**EXCERPTED PASSAGE**.
I am sitting here wondering how the hell I am supposed to condense my significant life events into two blog posts.
But it is something I must do. Because without an explanation of where I have been, how I got to where I am, will not make any sense.
Secondly, because my kids are napping (yes I am grinning) and there will not be another golden moment to write like this, for a while.
So here we go.
I am the only daughter of a schizophrenic father, a drunk and violent step-father and a single mother.
When I was about four months old, my mother ran away with me and a few bags in tow. It was the bravest, best decision she could have made, because unbeknown to anyone at the time, my father’s undiagnosed schizophrenia was beginning to take hold and he had become delusional and violent.
Being a single parent is tough. Being an Indian, single mother in 80’s Britain was shit. If it was not for the support of my mum’s sisters and her boss at the time, I would probably be telling a very different story now.
The family courts granted full custody to my mother, and I was required to spend every other weekend with my father.
At the age of six, I experienced sexual abuse from someone we were sharing a house with at the time. It didn’t last long and it is something I have only told my husband and a very small number of people.

**EXERCISE DATA**.
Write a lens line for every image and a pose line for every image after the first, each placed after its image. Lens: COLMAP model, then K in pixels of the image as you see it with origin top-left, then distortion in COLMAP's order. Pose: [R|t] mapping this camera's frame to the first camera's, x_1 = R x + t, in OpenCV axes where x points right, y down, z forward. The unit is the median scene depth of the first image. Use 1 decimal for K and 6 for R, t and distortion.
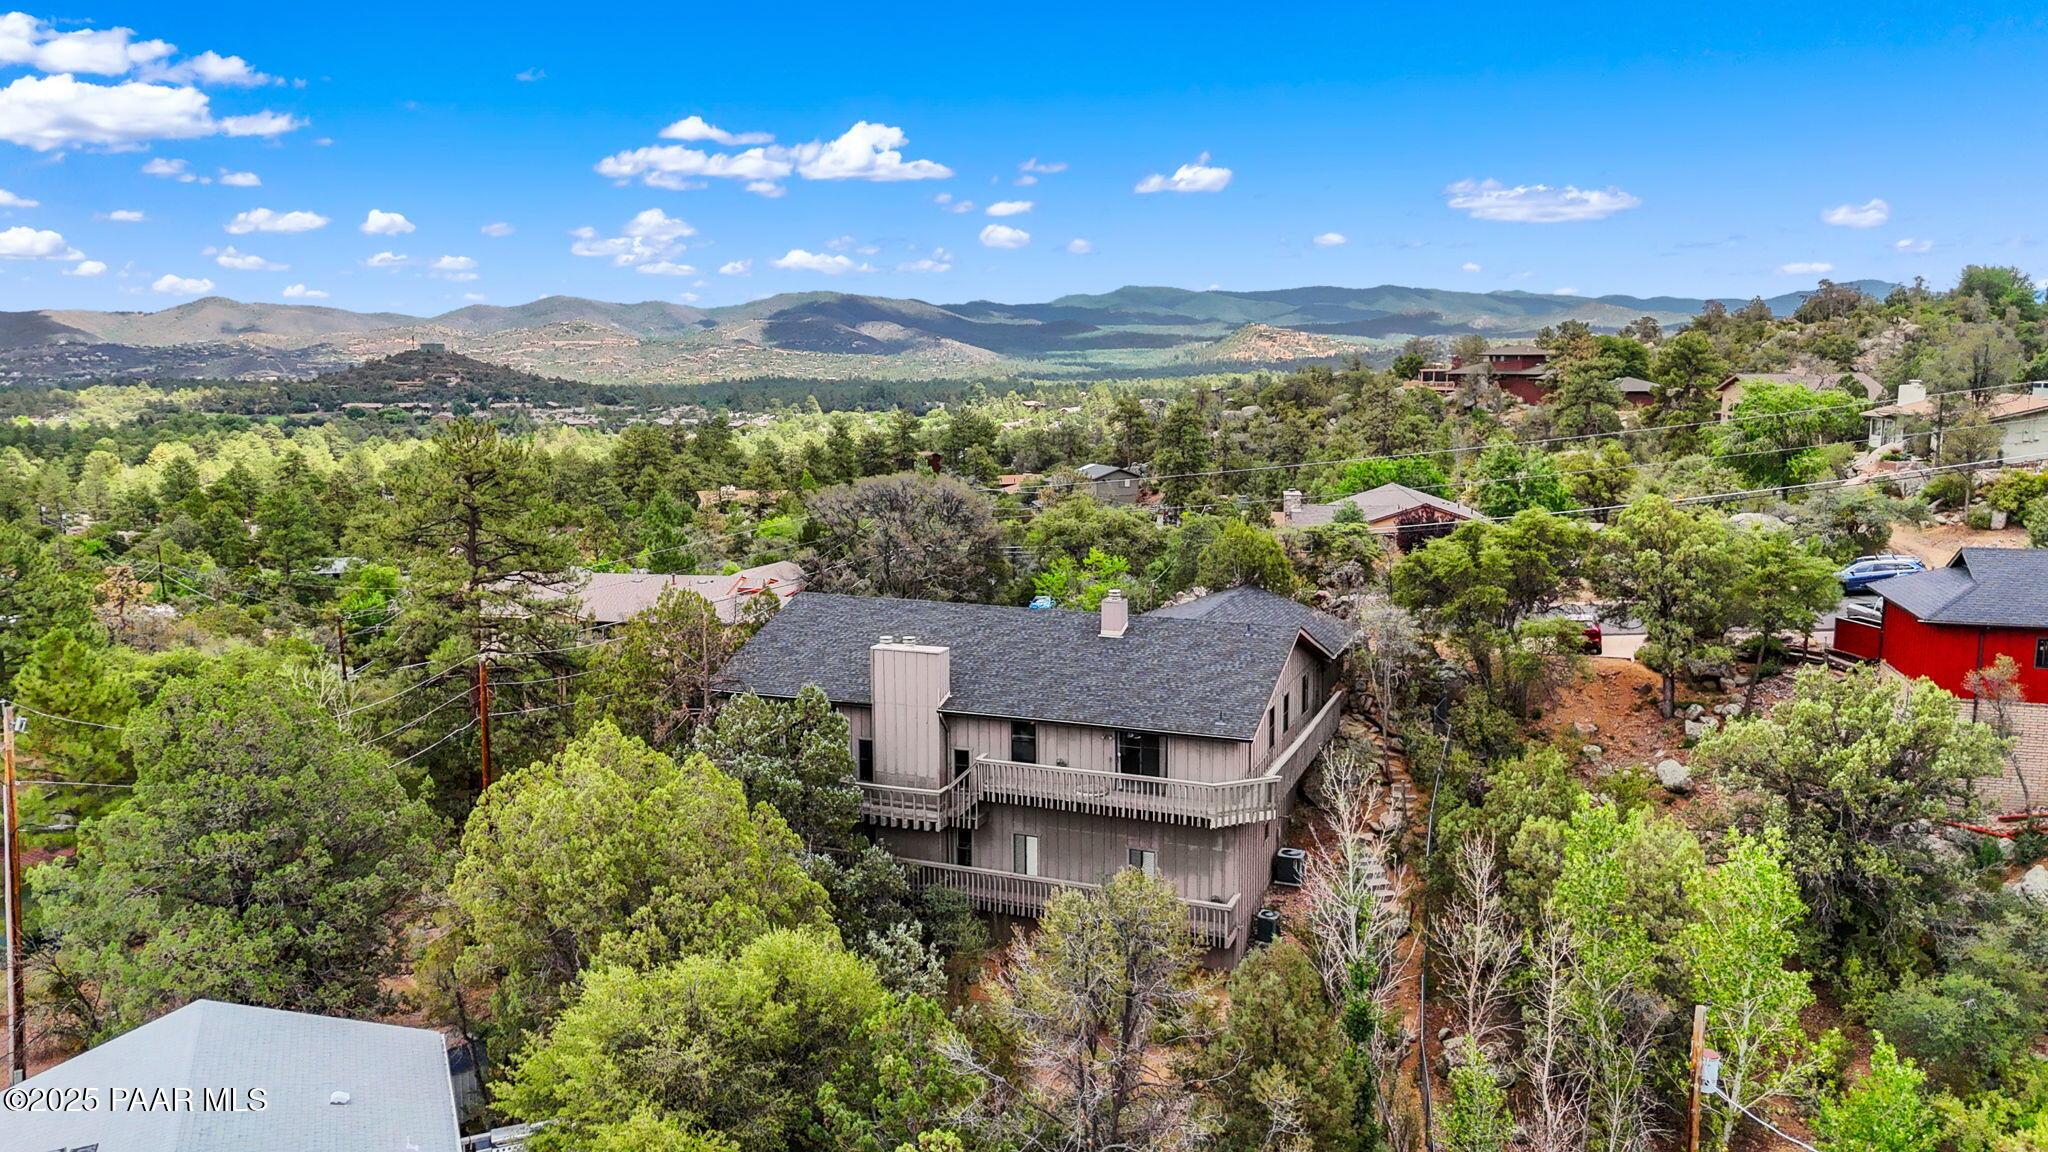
lens RADIAL K [[1479.0, 0, 1024.0], [0, 1479.0, 576.0], [0, 0, 1]] dist [0.049251, -0.121417]
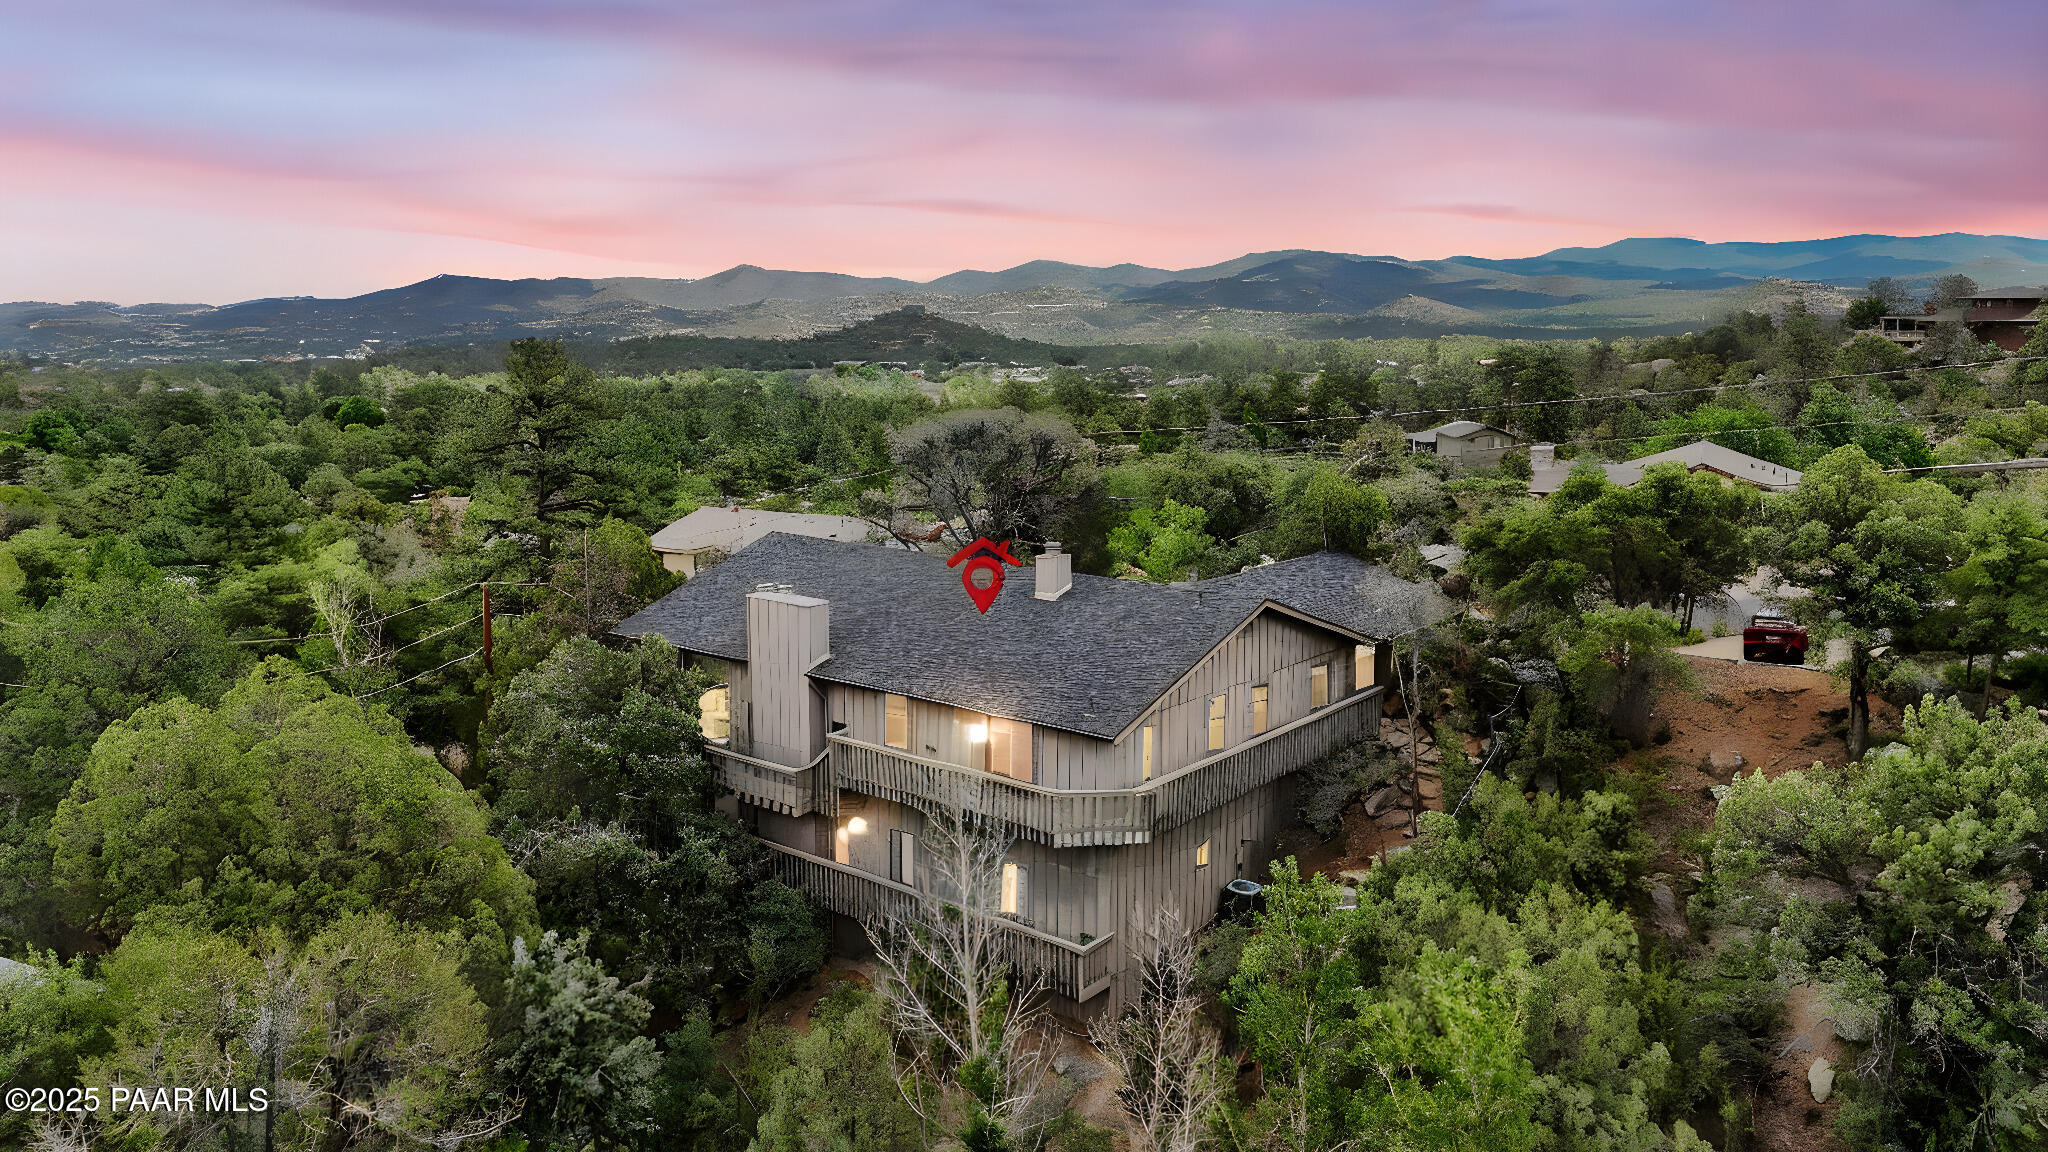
lens RADIAL K [[1479.0, 0, 1024.0], [0, 1479.0, 576.0], [0, 0, 1]] dist [0.049251, -0.121417]
pose [[0.947973, 0.049956, -0.314405, 0.252854], [-0.042352, 0.998622, 0.030974, 0.002648], [0.315520, -0.016047, 0.948783, 0.182507]]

**AIM OF THE TASK**. Write out everything in the blog post from "I am sitting" down to "delusional and violent.", switching "napping" to "sleeping".

**RESPONSE FOR THIS EXERCISE**.
I am sitting here wondering how the hell I am supposed to condense my significant life events into two blog posts.
But it is something I must do. Because without an explanation of where I have been, how I got to where I am, will not make any sense.
Secondly, because my kids are sleeping (yes I am grinning) and there will not be another golden moment to write like this, for a while.
So here we go.
I am the only daughter of a schizophrenic father, a drunk and violent step-father and a single mother.
When I was about four months old, my mother ran away with me and a few bags in tow. It was the bravest, best decision she could have made, because unbeknown to anyone at the time, my father’s undiagnosed schizophrenia was beginning to take hold and he had become delusional and violent.